Il commence sérieusement à m’intéresser, lui.
– Donc tous ces niveaux de traitement visuels dont tu n’as pas conscience, font-ils partie de toi ?
– Oui, tout de même… Euh, ou alors peut-être qu’ils font plutôt partie de toi ?
– Je ne te le fais pas dire ! Tout ce traitement dont nous parlons, c’est moi qui le fais, à toute vitesse et en pleine conscience. À la fin je vais piocher des concepts de haut niveau via ton complexe occipital latéral et ton aire fusiforme, et je te les envoie. Après ça te regarde, si je puis oser le jeu de mot.
– D’accord, mais qu’est-ce que ça me dit sur le sujet dont nous parlons ?
– Ça nous dit ceci : c’est qu’une partie de ce que tu croyais être toi – en l’occurrence moi – fait en réalité partie de ton environnement. Ce que tu reçois de ton environnement, tes perceptions visuelles, ce ne sont pas des photons ou des points de lumière sur ta rétine : ce sont des concepts visuels de haut niveau, déjà tout étiquetés, riches de contenu sémantique. D’accord ?
– Je suppose que oui.
– Alors réfléchis-y.
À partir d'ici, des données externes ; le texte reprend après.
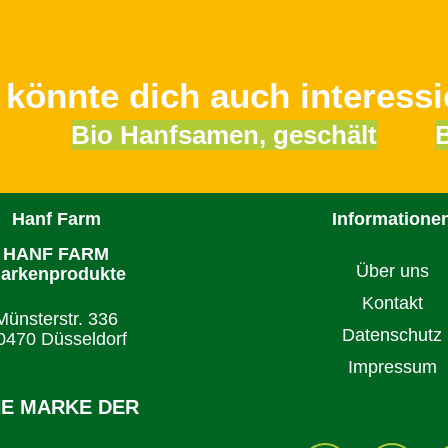
 könnte dich auch interessi
Bio Hanfsamen, geschält
Hanf Farm
Informatione
HANF FARM
Über uns
arkenprodukte
Kontakt
Münsterstr. 336
Datenschutz
0470 Düsseldorf
Impressum
NE MARKE DER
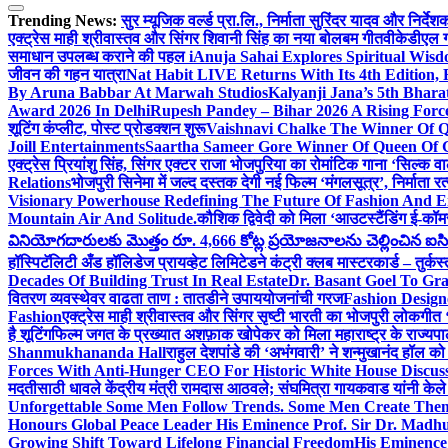
Trending News:
सुर म्यूजिक वर्ल्ड प्रा.लि., निर्माता सुरिंदर यादव और निर्द
एक्ट्रेस माही श्रीवास्तव और सिंगर शिवानी सिंह का नया बोलबम गीत
वीकेडीएल ग्
समाधान उपलब्ध कराने की पहल i
Anuja Sahai Explores Spiritual Wi
जीवन की गहन यात्रा
Nat Habit LIVE Returns With Its 4th Edition,
By Aruna Babbar At Marwah Studios
Kalyanji Jana’s 5th Bhar
Award 2026 In Delhi
Rupesh Pandey – Bihar 2026 A Rising Force 
शूटिंग कंप्लीट, पोस्ट प्रोडक्शन शुरू
Vaishnavi Chalke The Winner Of Qu
Joill Entertainments
Saartha Sameer Gore Winner Of Queen Of Gl
एक्ट्रेस प्रियांशु सिंह, सिंगर एक्टर राजा भोजपुरिया का रोमांटिक गाना ‘सिल्क
Relations
भोजपुरी सिनेमा में जल्द दस्तक देगी नई फिल्म ‘मंगलसूत्र’, निर्माता 
Visionary Powerhouse Redefining The Future Of Fashion And E
Mountain Air And Solitude.
कौशिक द्विवेदी को मिला ‘आउटस्टैंडिंग ई-कॉ
వినియోగదారులకు మొత్తం రూ. 4,666 కోట్ల ప్రయోజనాలను చెల్లించిన ఐసిఐసి
हॉस्पिटॅलिटी अँड हॉलिडेज प्रायव्हेट लिमिटेडने कंट्री क्लब मास्टरकार्ड – तुर्कस
Decades Of Building Trust In Real Estate
Dr. Basant Goel To Gra
वितरण व्यवस्थेवर वाढता ताण : तातडीने उपाययोजनांची गरज
Fashion Desig
Fashion
एक्ट्रेस माही श्रीवास्तव और सिंगर सृष्टी भारती का भोजपुरी लोकगी
है शूटिंग
फिल्म जगत के प्रख्यात अशफ़ाक खोपेकर को मिला महाराष्ट्र के राज्यपाल स
Shanmukhananda Hall
राहुल देशपांडे की ‘अभंगवारी’ ने शन्मुखानंद हॉल 
Forces With Anti-Hunger CEO For Historic White House Discus
मदतीसाठी धावले केंद्रीय मंत्री रामदास आठवले; संघमित्रा गायकवाड यांनी केल
Unforgettable Some Men Follow Trends. Some Men Create The
Honours Global Peace Leader His Eminence Prof. Sir Dr. Madhu 
Growing Shift Toward Lifelong Financial Freedom
His Eminence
Si tu utilises ce que nous venons de dire pour mieux tracer la frontière entre ce qui est toi et ce qui ne l’est pas, et pour mieux comprendre tout ce qui s’échange entre les deux, cela t’aidera à comprendre ce qui te différencie d’un ascenseur. Moi, je suis fatigué. Si tu faisais une petite sieste ? Franchement j’en profiterais bien de mon côté.
Dont acte. Mais j’ai eu un peu de mal à m’endormir. Mon cortex visuel a lu exactement les mêmes livres et les mêmes articles que moi, ni plus ni moins, et il n’a jamais rien entendu de mes discussions orales sur le sujet (à moins qu’il n’ait appris à lire sur les lèvres, sait-on jamais). Alors comment se fait-il que ce soit lui qui m’explique tout ça ? La conclusion s’impose d’elle-même. Il n’est pas très agréable de réaliser qu’on est moins futé qu’une partie de son propre cerveau.